Modelling small-sample, potentially skewed data with regression where CLT doesn't apply

martinmodrak · May 13, 2021, 9:33am

Hi, sorry for not getting to you earlier, the question is relevant and well written.

A few thoughts:

I am not completely sure why you try so hard to avoid working with raw data - if performance is an issue, then at that sample size (unless you have a lot of predictors), even simple frequentist/maximum likelihood tools, approximations like INLA or ADVI/optimize in Stan are quite likely to give you sensible results.
For determining a good response distribution, it is not so much important to look at the population distribution - the important part is what is the distribution given your predictors. If you have good predictors, than even “stupid” distributions (e.g. normal / lognormal / gamma) can work pretty well even when the population distribution is very complex. I would advise against using loo/WAIC as a primary criteria for selecting a response and focus on qualitative properties of the fit (e.g. via posterior predictive checks or residual plots), but if those fail to give clear answers, than cross-validation criteria like loo/WAIC might be a sensible next step.
If bin is the only predictor and there are repeated values in y, you can drastically speed up your inference by tricks similar to [Case-study preview] Speeding up Stan by reducing redundant computation . Even doing something like

for(i in 1:k) {  
  y[ bin_indices[i] ] ~ normal(mu[i], sigma[i]);
}

(i.e. extracting all y values from the same bin and calling normal() or other distribution with a scalar parameter) will likely lead to speedups. There are also speed-ups to be gained by normal_id_glm and similar models that implement the full GLM in a single call.
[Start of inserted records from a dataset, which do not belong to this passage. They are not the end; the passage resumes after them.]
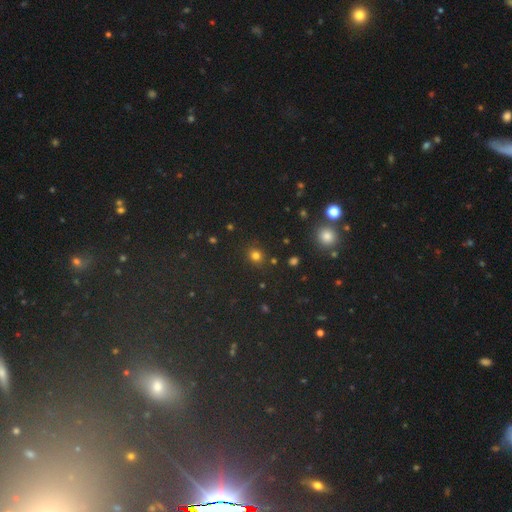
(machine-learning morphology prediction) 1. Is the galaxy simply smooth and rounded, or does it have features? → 74% smooth, 20% star or artifact, 6% featured or disk.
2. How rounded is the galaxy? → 81% round, 18% in between, 1% cigar-shaped.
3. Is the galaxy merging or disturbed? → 85% none, 9% minor disturbance, 3% major disturbance, 3% merger.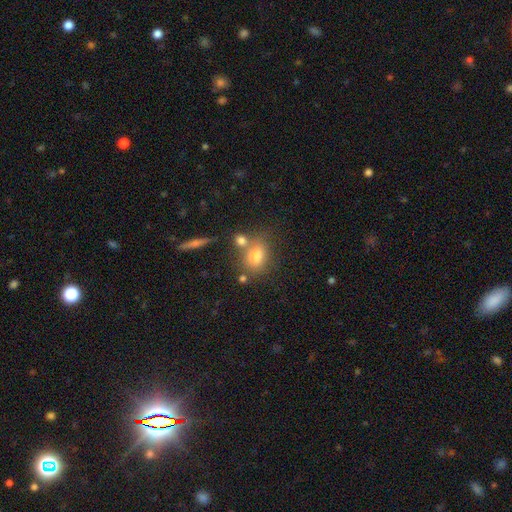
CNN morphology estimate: Smooth or featured?
  - smooth: 74% *
  - featured or disk: 13%
  - star or artifact: 12%
How rounded?
  - in between: 59% *
  - round: 39%
  - cigar-shaped: 3%
Merging?
  - none: 58% *
  - merger: 22%
  - minor disturbance: 14%
  - major disturbance: 5%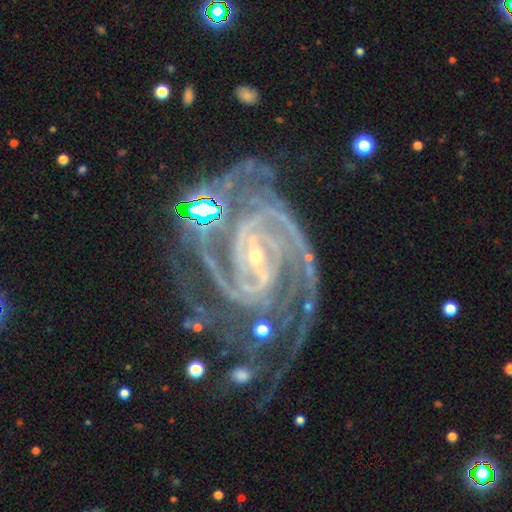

The small number of datapoints in some bins is IMHO a relatively less important problem if the normal approximation holds, than unless you have very few (say < 5) the standard error should account for most of this. If the normal is a bad approximation for the response, the low number of data points is likely secondary.

Could you share what exactly does y represent? Maybe somebody will have experience modelling this kind of data and help you find a good model.

No pressure to disclose the reason, but that looks a bit suspicious - unless the randomization was uneven by design, how could you get uneven bins? Isn’t that a sign that there is additional structure in the data that should be taken into account?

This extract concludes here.